Extracted material:
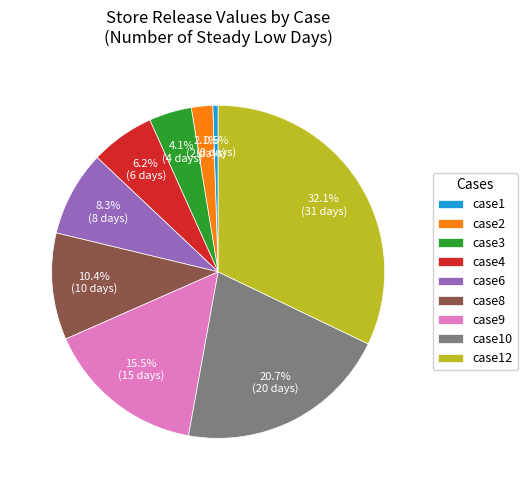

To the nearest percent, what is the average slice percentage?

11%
--
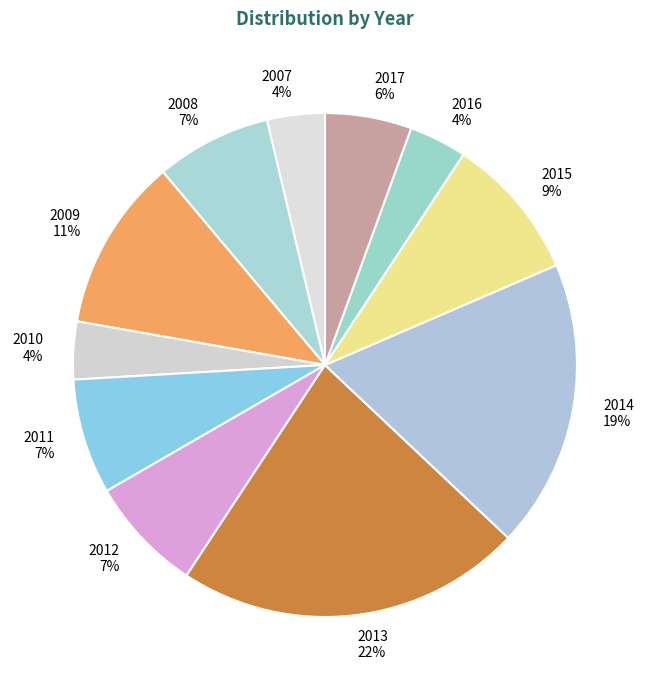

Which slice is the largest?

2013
* * *
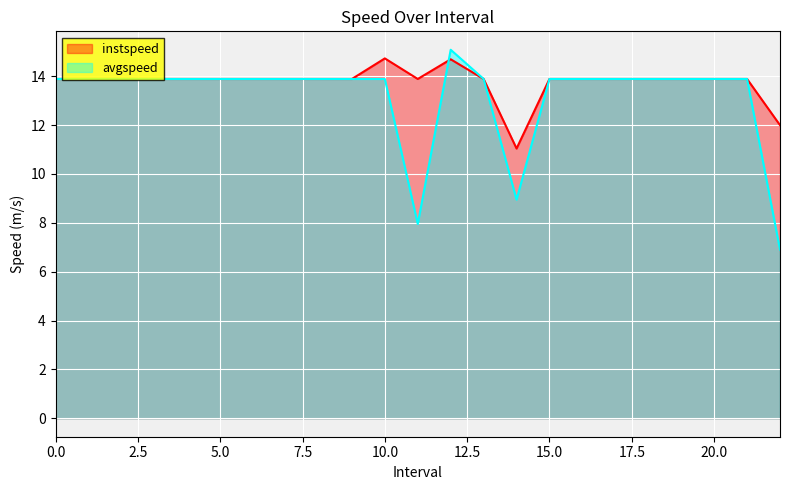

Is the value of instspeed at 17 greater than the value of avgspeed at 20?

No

Work task:
Tally how many lines in the rows above contain the string "slice", and reply with only that number.

Your response:
2